Quinn dumps old style

Canadians will hold on to the puck for a change

By AL STRACHAN -- Team Sun

 SALT LAKE CITY -- Europeans beware! The Canadian gifts that you could always count upon are no longer going to be available.

 This time around, if you want to get the puck from Team Canada, you're going to have to come and get it. It will no longer be given away.

 That was part of the message delivered by Team Canada's head coach Pat Quinn last night as he explained the overall philosophy behind his strategy for the Olympic tournament.

 In simple terms, it is this. As far as the physical aspects of the game are concerned, Quinn will try to breed familiarity. Players who know each other, or have an affinity for each other, will play together as much as possible.

 Similarly, the systems that will be put in place are those which are most common in the NHL.

 The only significant change the players will be asked to make is mental. There will be no dump-and-chase game because on the larger European ice surface, it usually ends up as dump the puck, then chase the opposition.
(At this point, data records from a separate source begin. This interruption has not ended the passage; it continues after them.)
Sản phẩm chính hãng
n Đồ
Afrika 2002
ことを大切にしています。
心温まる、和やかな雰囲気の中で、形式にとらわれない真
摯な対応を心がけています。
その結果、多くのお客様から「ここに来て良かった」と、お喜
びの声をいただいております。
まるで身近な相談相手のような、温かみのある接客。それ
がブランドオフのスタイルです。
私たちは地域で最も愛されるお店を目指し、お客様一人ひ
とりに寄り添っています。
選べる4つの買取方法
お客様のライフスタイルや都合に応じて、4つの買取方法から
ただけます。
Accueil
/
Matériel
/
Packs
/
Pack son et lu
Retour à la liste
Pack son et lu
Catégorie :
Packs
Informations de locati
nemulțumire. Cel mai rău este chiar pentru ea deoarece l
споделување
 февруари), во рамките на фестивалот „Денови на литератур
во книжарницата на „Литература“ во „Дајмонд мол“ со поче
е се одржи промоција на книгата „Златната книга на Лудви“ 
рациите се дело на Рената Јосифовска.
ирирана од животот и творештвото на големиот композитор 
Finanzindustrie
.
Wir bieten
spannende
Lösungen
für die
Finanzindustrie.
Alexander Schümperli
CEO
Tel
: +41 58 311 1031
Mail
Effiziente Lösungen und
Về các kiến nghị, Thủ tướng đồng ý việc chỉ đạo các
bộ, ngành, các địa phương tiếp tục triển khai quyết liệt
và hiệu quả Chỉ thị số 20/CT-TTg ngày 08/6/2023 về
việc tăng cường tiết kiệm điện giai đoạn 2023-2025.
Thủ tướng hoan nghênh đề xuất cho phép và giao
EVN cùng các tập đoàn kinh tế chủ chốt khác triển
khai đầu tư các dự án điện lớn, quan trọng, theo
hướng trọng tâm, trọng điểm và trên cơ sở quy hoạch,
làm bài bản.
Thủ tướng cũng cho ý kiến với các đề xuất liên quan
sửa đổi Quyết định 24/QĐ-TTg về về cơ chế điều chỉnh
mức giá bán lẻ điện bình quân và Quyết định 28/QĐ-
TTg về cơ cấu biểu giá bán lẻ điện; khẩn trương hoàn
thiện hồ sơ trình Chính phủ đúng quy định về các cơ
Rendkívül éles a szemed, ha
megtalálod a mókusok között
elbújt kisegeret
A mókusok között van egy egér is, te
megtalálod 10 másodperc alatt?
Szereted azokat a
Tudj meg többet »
 "What we want to change is a way of thinking," said Quinn. "We've gone to these tournaments, and while in the small rinks -- Canada Cups, that sort of thing -- we can play a dump-it-in, let's-go-get-it, knock-them-off-the-puck sort of game. We have found it doesn't work very well all the time.

 "Well, we don't want to give the puck up. We don't intend to. We will occasionally, and our challenge will be to get it back and I think we'll have those two-way guys who can defend as well as they attack."

 No matter whose rules you're playing under, if you've got possession, the chances of giving up a goal are pretty slim.

 To make sure that his players are as comfortable as possible, Quinn intends to minimize unfamiliarity.

 CRYSTAL CLEAR

 Although he wouldn't reveal his lines, they were in The Sun last week and they make his thinking crystal clear.

 "Some of the guys will have played together with teams in the National Hockey League," he said. That explains Steve Yzerman with Brendan Shanahan, and Simon Gagne with Eric Lindros.

 "Some have a good feel for each other," he said. That would be Mike Peca with Ryan Smith and Theoren Fleury -- scrappy, two-way players.

 "We've got some pretty bright players coming here," Quinn said, "and they can see other guys that they'd like to play with, and have expressed their opinions."

 That would include the captain, Mario Lemieux, who hand-picked linemates, Joe Sakic and Paul Kariya.

 Once the organizers got that far, they agreed that they needed a defensive system that would work and which could be implemented in the short time frame that is available for this tournament.

 "We'll pretty much play what is a 1-2-2 formation," Quinn said. "The reason we'll go to that is that most of the teams are playing that formation somewhat with subtle little changes.

 "We didn't want to come in here with a change and go to a 1-3-1 or whatever some of the other good formations are. We wanted to have something the guys can feel comfortable with."

 It all boils down to using the available time wisely. Quinn and his players have five days, during which time they play three games, before they get to the must-win games.